Not Exactly As Planned by Linda Rosenbaum

Author:Linda Rosenbaum
Language: eng
Format: epub
Publisher: Demeter Press
Published: 2014-07-01T16:00:00+00:00


9.

Special Needs Son, Special Needs Family

Toronto Island, 1993

ROBIN WAS HOME FROM WORK one morning when the phone rang. “Can you get it?” he asked, “I’m making coffee.”

“No,” I said, “it might be the school. You talk this time. I’m sick of handling everything myself.”

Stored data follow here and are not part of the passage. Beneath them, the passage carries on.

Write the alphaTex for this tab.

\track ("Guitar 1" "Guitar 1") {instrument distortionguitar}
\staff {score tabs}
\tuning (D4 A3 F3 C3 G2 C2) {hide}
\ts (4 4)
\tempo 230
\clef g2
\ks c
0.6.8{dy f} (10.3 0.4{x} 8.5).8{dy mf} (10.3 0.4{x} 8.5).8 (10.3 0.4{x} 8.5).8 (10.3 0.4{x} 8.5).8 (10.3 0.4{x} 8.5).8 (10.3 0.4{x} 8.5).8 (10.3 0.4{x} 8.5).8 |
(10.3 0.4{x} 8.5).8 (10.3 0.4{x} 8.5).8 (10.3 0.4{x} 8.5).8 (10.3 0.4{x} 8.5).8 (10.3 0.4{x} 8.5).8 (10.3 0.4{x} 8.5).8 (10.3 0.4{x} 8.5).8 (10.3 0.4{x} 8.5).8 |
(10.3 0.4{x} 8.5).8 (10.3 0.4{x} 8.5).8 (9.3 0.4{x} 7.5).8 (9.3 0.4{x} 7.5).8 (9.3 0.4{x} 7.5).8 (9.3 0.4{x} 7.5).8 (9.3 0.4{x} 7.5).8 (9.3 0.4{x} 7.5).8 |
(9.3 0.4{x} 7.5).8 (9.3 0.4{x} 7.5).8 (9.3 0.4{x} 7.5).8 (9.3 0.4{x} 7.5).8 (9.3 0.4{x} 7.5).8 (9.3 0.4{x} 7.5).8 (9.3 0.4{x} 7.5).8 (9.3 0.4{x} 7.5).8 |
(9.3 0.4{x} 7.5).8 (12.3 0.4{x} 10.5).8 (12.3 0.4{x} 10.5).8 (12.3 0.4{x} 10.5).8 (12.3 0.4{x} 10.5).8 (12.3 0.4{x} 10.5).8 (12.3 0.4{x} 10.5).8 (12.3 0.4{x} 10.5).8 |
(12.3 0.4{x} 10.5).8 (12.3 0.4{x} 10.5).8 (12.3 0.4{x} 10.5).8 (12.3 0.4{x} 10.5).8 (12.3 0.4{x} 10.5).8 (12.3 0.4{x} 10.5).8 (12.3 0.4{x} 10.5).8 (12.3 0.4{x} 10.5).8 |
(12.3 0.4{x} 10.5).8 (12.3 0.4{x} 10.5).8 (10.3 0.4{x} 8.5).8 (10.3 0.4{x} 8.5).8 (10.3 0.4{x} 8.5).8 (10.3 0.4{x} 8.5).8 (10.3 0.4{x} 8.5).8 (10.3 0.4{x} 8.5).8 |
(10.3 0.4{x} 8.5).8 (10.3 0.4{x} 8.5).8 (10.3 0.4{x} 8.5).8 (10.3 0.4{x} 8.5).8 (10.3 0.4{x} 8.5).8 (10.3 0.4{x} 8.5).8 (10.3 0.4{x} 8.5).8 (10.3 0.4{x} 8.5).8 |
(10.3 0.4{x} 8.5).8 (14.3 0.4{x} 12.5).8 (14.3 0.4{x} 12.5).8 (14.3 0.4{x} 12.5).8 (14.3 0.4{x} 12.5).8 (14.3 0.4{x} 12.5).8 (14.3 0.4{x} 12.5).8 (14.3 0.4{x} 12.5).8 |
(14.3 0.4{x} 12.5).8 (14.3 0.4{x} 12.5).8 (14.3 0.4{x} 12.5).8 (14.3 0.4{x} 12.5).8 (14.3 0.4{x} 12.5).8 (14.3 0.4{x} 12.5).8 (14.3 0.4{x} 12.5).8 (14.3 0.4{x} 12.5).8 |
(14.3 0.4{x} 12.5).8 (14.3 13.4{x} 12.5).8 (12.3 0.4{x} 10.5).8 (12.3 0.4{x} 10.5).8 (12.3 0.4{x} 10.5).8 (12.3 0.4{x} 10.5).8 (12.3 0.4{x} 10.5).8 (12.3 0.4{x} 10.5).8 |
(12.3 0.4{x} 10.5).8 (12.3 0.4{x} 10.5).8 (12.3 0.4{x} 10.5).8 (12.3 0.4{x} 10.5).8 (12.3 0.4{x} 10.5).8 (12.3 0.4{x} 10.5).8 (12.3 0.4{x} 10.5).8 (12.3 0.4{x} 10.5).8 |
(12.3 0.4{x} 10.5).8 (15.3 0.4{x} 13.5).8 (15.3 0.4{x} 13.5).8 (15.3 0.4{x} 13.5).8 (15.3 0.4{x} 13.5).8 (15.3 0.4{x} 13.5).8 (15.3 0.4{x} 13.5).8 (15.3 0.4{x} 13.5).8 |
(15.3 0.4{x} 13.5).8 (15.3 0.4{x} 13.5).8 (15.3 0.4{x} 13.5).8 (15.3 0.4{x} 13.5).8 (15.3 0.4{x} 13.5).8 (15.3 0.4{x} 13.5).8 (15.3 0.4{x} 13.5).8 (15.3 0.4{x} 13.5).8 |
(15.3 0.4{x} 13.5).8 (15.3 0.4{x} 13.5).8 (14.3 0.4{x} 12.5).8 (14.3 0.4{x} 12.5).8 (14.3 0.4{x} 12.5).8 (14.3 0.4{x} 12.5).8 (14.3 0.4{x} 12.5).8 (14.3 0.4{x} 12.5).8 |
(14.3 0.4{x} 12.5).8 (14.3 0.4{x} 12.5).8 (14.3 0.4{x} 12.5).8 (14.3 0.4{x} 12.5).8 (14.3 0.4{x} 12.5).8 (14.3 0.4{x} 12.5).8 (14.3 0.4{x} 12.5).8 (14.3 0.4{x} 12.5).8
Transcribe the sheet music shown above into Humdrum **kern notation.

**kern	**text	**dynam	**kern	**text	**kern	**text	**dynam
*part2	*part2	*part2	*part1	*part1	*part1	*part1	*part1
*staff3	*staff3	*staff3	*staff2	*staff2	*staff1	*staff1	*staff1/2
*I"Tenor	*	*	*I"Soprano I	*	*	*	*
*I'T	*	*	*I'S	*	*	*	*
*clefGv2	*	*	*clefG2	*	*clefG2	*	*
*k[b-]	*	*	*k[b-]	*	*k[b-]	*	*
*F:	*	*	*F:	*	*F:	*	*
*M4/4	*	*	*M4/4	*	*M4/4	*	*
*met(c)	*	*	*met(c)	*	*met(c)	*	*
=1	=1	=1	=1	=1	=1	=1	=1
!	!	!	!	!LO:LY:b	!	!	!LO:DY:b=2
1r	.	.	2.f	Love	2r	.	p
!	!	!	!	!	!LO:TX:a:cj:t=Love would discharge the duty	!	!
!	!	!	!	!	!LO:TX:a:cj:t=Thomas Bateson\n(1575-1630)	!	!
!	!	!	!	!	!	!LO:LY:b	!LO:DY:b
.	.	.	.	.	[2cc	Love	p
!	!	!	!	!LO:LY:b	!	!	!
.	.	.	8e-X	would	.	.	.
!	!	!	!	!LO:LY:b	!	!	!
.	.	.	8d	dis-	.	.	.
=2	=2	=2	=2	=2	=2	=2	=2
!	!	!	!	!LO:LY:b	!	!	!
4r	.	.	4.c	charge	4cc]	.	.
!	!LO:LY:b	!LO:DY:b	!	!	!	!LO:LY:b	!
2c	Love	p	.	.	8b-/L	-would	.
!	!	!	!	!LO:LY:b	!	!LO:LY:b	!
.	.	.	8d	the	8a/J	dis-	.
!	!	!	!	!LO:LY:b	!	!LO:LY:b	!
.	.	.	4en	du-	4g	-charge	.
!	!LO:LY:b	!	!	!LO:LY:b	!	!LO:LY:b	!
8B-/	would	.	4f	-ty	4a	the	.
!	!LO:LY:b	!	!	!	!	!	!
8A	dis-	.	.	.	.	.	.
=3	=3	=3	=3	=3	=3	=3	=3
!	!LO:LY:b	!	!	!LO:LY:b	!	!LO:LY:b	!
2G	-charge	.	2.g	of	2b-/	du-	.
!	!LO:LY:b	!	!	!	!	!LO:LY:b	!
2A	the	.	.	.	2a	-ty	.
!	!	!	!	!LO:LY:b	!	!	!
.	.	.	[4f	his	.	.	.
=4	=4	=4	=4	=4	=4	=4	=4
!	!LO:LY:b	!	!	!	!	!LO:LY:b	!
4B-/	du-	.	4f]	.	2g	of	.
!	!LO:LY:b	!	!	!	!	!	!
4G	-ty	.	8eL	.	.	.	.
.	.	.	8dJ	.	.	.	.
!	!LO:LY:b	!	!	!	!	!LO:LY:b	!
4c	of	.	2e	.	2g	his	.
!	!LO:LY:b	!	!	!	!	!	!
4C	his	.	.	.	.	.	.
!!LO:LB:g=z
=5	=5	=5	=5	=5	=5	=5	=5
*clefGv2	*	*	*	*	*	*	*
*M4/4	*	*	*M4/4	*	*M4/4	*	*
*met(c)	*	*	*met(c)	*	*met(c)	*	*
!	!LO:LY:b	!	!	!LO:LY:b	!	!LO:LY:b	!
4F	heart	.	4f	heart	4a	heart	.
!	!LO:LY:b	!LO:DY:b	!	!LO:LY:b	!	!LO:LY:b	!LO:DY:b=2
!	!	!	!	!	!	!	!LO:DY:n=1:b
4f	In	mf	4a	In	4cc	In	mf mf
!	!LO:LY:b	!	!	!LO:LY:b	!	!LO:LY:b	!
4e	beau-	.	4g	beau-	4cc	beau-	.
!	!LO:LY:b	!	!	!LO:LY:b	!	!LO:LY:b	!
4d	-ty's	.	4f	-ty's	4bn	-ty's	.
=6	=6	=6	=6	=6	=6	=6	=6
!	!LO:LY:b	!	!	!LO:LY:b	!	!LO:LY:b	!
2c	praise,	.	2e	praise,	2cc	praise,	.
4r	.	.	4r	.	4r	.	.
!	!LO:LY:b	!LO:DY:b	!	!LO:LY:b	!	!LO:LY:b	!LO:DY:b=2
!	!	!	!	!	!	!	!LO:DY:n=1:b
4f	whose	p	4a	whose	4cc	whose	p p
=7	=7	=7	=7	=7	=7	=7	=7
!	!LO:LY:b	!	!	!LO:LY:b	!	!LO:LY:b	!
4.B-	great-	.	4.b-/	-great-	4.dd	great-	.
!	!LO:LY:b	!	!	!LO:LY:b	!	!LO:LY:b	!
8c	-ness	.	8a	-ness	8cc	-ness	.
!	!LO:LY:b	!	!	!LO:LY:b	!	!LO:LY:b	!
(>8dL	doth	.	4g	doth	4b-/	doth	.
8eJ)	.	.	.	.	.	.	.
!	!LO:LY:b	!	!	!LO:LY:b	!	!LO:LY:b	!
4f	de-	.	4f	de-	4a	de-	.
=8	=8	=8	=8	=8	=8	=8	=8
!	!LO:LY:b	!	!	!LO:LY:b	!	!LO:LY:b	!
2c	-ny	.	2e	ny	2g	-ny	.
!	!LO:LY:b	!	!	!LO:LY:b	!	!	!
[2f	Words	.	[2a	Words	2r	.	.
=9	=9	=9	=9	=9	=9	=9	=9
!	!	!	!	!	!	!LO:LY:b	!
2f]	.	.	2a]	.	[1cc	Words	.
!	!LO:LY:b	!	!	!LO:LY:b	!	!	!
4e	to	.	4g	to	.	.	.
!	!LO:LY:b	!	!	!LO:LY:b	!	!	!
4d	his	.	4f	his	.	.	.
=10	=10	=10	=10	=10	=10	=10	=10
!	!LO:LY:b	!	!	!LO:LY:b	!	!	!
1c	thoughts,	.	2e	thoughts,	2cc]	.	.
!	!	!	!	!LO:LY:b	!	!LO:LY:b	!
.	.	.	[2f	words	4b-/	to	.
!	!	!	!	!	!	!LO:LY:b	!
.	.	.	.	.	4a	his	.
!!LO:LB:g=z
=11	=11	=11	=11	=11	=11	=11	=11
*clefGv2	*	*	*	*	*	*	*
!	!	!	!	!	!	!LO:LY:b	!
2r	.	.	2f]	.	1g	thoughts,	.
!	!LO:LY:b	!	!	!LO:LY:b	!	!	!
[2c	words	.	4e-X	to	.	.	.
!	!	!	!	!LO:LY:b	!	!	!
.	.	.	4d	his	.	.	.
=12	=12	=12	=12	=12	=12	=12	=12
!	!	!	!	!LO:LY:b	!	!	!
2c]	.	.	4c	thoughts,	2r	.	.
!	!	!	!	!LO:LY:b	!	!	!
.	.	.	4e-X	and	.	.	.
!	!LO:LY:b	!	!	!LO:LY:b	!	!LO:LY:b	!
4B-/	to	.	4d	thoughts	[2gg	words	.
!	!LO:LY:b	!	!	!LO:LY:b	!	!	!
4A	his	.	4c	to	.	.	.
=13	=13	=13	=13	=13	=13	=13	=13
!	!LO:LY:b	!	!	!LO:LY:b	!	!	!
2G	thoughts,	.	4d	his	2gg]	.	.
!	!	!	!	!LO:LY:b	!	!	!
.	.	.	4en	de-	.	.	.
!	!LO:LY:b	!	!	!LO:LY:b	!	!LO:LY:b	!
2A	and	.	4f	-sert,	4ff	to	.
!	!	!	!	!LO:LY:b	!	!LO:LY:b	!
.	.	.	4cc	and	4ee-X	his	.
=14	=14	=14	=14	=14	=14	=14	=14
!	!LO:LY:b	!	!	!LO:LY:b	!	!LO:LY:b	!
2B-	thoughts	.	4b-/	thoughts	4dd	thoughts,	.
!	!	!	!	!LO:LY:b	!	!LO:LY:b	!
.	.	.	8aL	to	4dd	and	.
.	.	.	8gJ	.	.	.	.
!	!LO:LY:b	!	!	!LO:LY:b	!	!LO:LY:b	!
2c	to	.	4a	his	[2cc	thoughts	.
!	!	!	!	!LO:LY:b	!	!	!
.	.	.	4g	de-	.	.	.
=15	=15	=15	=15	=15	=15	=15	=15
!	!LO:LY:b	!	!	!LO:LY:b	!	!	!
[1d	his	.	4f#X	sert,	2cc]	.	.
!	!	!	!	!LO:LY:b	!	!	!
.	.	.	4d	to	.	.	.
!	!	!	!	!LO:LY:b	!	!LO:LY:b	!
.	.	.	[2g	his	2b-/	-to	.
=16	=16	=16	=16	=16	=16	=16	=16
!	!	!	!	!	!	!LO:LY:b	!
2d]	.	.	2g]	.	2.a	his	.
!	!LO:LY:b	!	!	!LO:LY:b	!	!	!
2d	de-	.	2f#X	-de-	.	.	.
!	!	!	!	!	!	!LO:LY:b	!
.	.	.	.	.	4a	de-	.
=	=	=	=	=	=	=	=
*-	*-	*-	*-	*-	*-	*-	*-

It was like every other morning I was home from work. I’d lie in wait, as if a bomb were about to detonate. When it did, in the form of a phone call from Michael’s public school principal, my shoulders tightened and I’d feel as if I was about to explode. I dreaded hearing the sound of her voice once again telling me Michael had done something “bad.”

When he was six, Michael entered Grade One in the public school system after successfully completing two years of preschool and one year of kindergarten at the Island’s Montessori School. Each morning after Robin dropped Sarah off at Yolanda’s on his way to work, I embroiled myself in the usual struggle getting Michael up, washed, dressed and fed. Mission accomplished, I’d get him out the door and we’d walk hand-in-hand to the path at the bottom of the Algonquin bridge, where I’d lie in wait until the school bus picked him up for the one-mile ride to the Island Public School. I’d come home, get back into bed, stuff my head under a pillow and wait for the phone to ring. More often than not, it did. The complaints went like this:

Michael threw stones in the playground during recess and lunch hour.

He hit some kids and a teacher.

He keeps fidgeting and won’t sit still when asked.

He walks around the classroom.

He kicked two kids after they teased him.

He doesn’t follow instructions, and willfully disobeys the teacher.

He doesn’t move from one classroom activity when asked.

He won’t get involved in group activities.

He’s more interested in “parallel” play than actively playing with the other children.

I was going to meeting after meeting to discuss these issues with Michael’s teacher and the principal. They called and asked me what to do about the problems. “How should I know?” I wanted to say, “You’re asking me? You’re the professionals,” but I didn’t. The best I could do was to describe the successful strategies Michael’s Montessori teachers had used during the three years he was there:

Don’t make Michael work in groups. He is a loner and can at best “parallel play.”

Don’t let him “just play” or be left on his own during recess in the playground. He needs structure and programmed activities.

Have him clean blackboards or put books in bookshelves…

Repeat instructions. He doesn’t understand them the first time he hears them.

If an instruction is multi-stepped, have him do one thing and come back for a reminder of what the next step is. He doesn’t remember steps that follow.

Give Michael advance notice and repeat warnings before he has to move from one activity to another. He gets stuck and needs time for transitions.

Give him a small ball, play dough or clay to play with in his hands at all times.